Work order:
When you copy the data, keep every word exactly as it is and leave the pictures out.

|---|

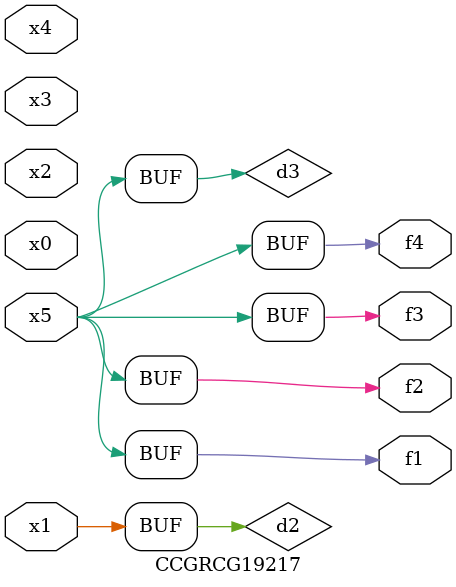
<source format=v>
module CCGRCG19217(
	input x0, x1, x2, x3, x4, x5,
	output f1, f2, f3, f4
);

	wire d1, d2, d3;

	not (d1, x5);
	or (d2, x1);
	xnor (d3, d1);
	assign f1 = d3;
	assign f2 = d3;
	assign f3 = d3;
	assign f4 = d3;
endmodule

</source>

|---|

Written solution:
<source format=v>
module CCGRCG19217(
	input x0, x1, x2, x3, x4, x5,
	output f1, f2, f3, f4
);

	wire d1, d2, d3;

	not (d1, x5);
	or (d2, x1);
	xnor (d3, d1);
	assign f1 = d3;
	assign f2 = d3;
	assign f3 = d3;
	assign f4 = d3;
endmodule

</source>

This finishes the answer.